Behavioral Guarantees

What UDF Operations Guarantee

  • CREATE FUNCTION creates schema metadata that propagates to all nodes via gossip
  • UDF bytecode is stored in system_schema.functions and loaded on demand
  • Functions execute in a sandboxed environment with resource limits
  • OR REPLACE atomically updates an existing function definition
  • IF NOT EXISTS provides idempotent function creation
  • Functions are deterministic by default (same input produces same output)

What UDF Operations Do NOT Guarantee

Undefined Behavior

The following behaviors are undefined and must not be relied upon:

  • Execution locality: UDFs execute on the coordinator, not on replica nodes; data locality is not preserved
  • Timeout behavior: Functions exceeding user_defined_function_fail_timeout are terminated; partial results may exist
  • Memory limits: Functions exceeding heap limits are terminated; cluster stability may be impacted
  • Concurrent execution: Functions may execute concurrently for different rows; shared state is not supported
  • Side effects: Functions with side effects (logging, external calls) have undefined behavior

Execution Contract

Property Guarantee
Execution location Coordinator node only
Execution count Once per row in result set
Null handling Controlled by CALLED ON NULL INPUT or RETURNS NULL ON NULL INPUT
Timeout enforcement Function terminated after user_defined_function_fail_timeout
Resource isolation Sandboxed with configurable heap and CPU limits

Language Support Contract

Language Availability Security
Java Always (when UDFs enabled) Bytecode-level sandboxing
JavaScript enable_scripted_user_defined_functions: true Nashorn sandbox (deprecated in Java 11+)

Failure Semantics

Failure Mode Outcome Client Action
Function throws exception Query fails with FunctionExecutionException Fix function or handle exception
Function exceeds timeout Query fails, function terminated Optimize function or increase timeout
Function exceeds heap Query fails, function terminated Reduce memory usage or increase limit
Schema disagreement Function may not be available on all nodes Wait for schema agreement

Version-Specific Behavior

Version Behavior
2.2+ Java UDFs introduced (CASSANDRA-7395)
2.2+ JavaScript UDFs via Nashorn
3.0+ Improved UDF sandboxing
4.0+ UDF heap tracking, JavaScript deprecated
5.0+ WASM UDFs under consideration

UDF Architecture

How UDFs Work

UDFs execute on the coordinator node during query processing:

uml diagram

UDFs are:

  • Coordinator-bound: Execute only on the coordinator, not on replica nodes
  • Row-level: Called once per row (for scalar functions)
  • Sandboxed: Run in a restricted environment with resource limits

Security Model

UDFs execute in a sandboxed environment with restrictions:

Allowed Prohibited
Pure computations File system access
String manipulation Network operations
Math operations System property access
Type conversions Thread creation
Collection operations Reflection (limited)

Security Consideration

UDFs can consume CPU and memory resources.
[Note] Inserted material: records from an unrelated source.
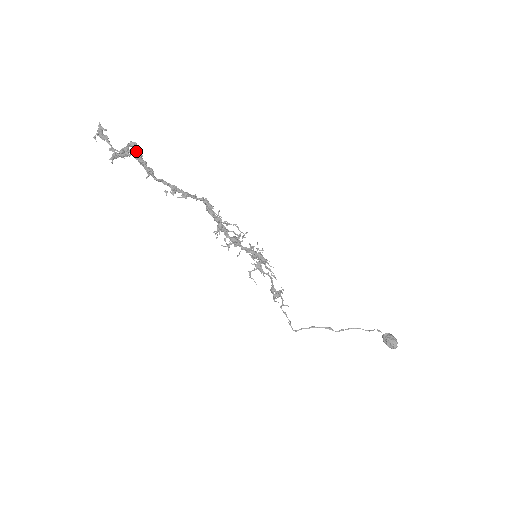
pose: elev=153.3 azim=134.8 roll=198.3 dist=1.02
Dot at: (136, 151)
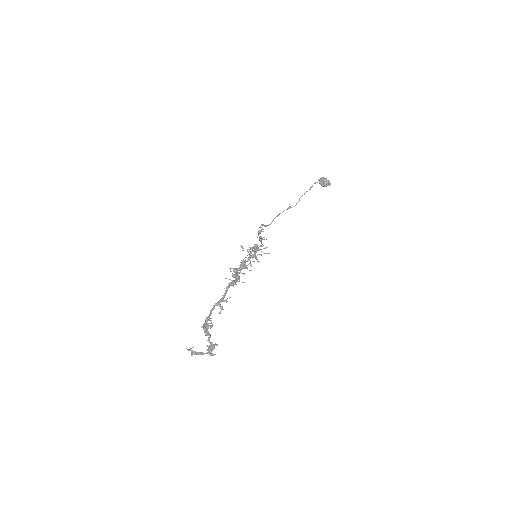
Dot at: (206, 332)
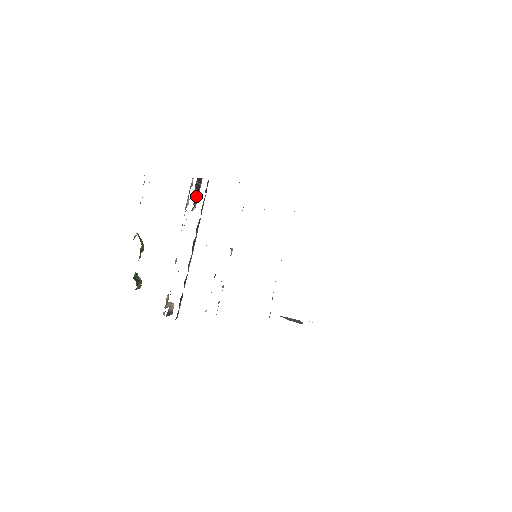
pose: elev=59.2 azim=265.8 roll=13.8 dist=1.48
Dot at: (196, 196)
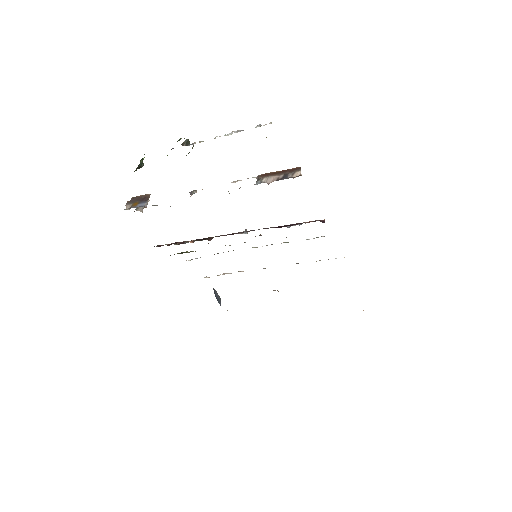
Dot at: occluded
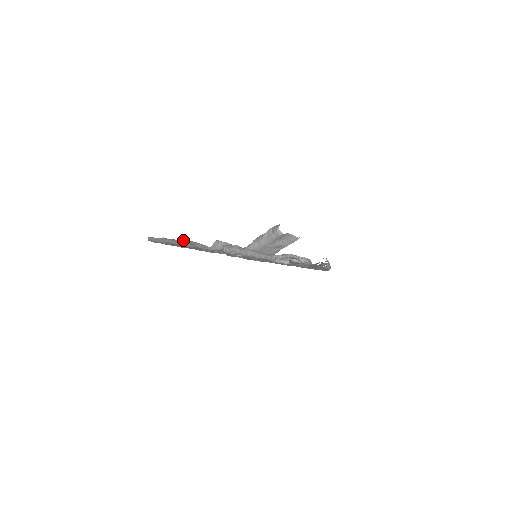
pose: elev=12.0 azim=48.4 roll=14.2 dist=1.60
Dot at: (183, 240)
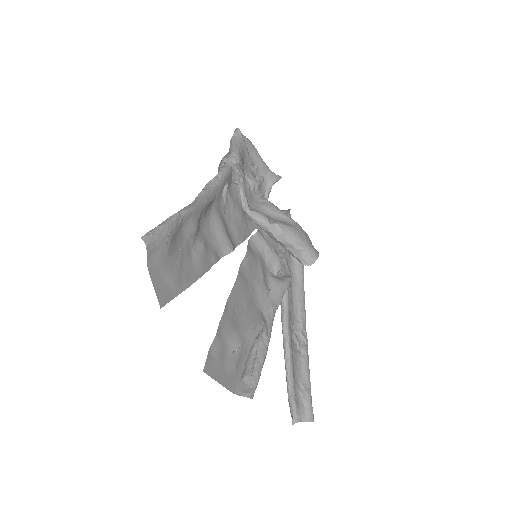
Dot at: (189, 214)
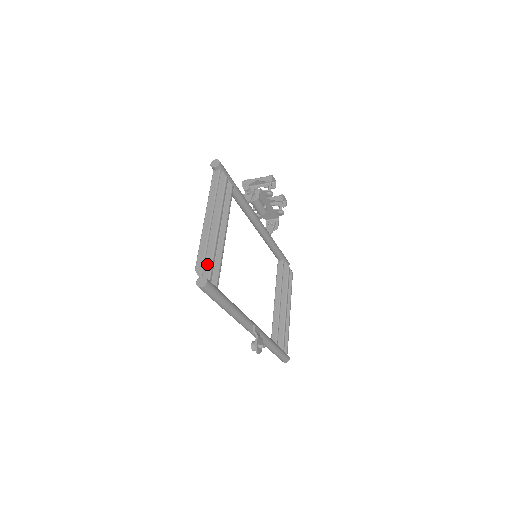
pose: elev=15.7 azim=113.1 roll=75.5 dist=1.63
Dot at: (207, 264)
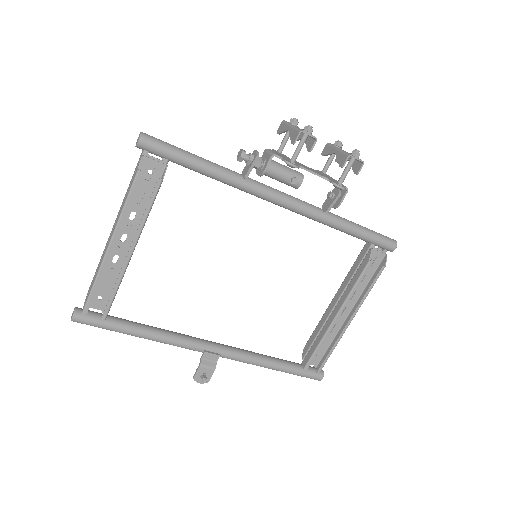
Dot at: (88, 293)
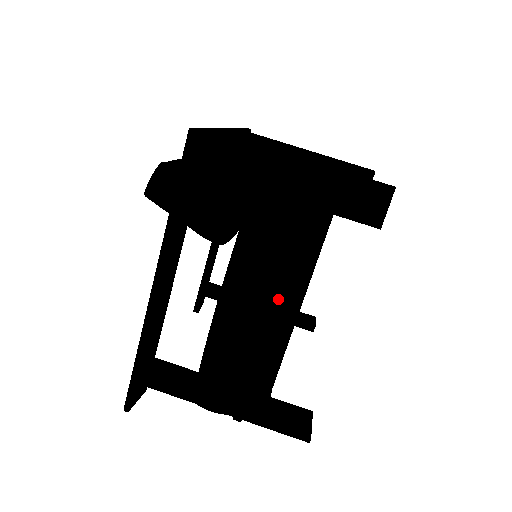
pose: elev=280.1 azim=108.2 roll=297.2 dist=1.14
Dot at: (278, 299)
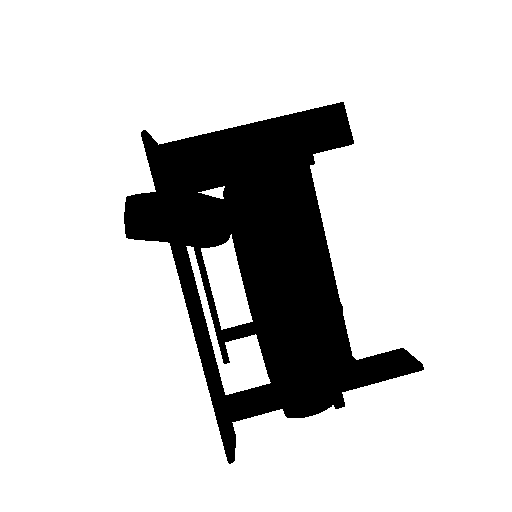
Dot at: (307, 258)
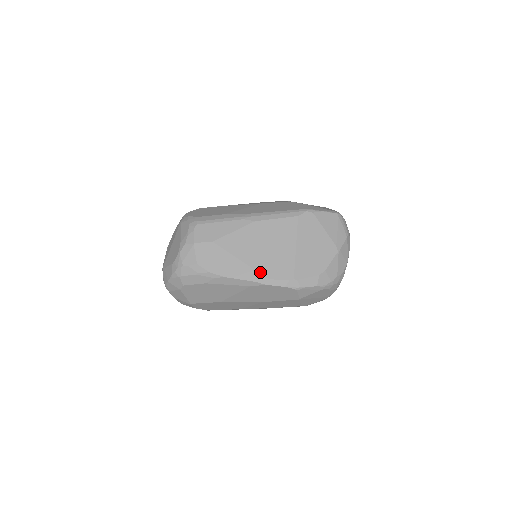
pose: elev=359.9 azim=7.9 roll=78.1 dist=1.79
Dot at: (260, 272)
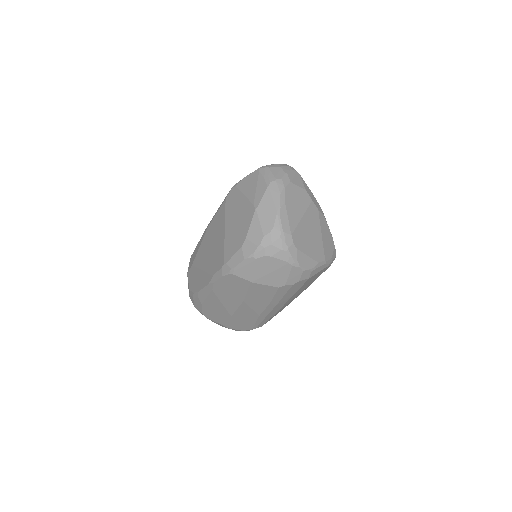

Malicious or poorly written functions may impact cluster performance. Restrict UDF creation permissions to trusted users.

Configuration

UDFs must be enabled in cassandra.yaml:

# Enable Java UDFs
enable_user_defined_functions: true

# Enable JavaScript UDFs (requires additional security consideration)
enable_scripted_user_defined_functions: true

# Timeout for UDF execution (default 10 seconds)
user_defined_function_warn_timeout: 500ms
user_defined_function_fail_timeout: 10000ms

# Memory limits
user_defined_function_warn_heap: 200MB
user_defined_function_fail_heap: 500MB

CREATE FUNCTION

Create a user-defined scalar function.

Synopsis

CREATE [ OR REPLACE ] FUNCTION [ IF NOT EXISTS ]
    [ *keyspace_name*. ] *function_name*
    ( [ *arg_name* *arg_type* [, *arg_name* *arg_type* ... ] ] )
    { CALLED ON NULL INPUT | RETURNS NULL ON NULL INPUT }
    RETURNS *return_type*
    LANGUAGE { java | javascript }
    AS '*function_body*'

Description

CREATE FUNCTION defines a scalar UDF that processes input arguments and returns a single value. Functions are scoped to keyspaces and can be overloaded (same name, different argument types).

Parameters

OR REPLACE

Replace existing function with same signature. Useful for updating function implementations without dropping first.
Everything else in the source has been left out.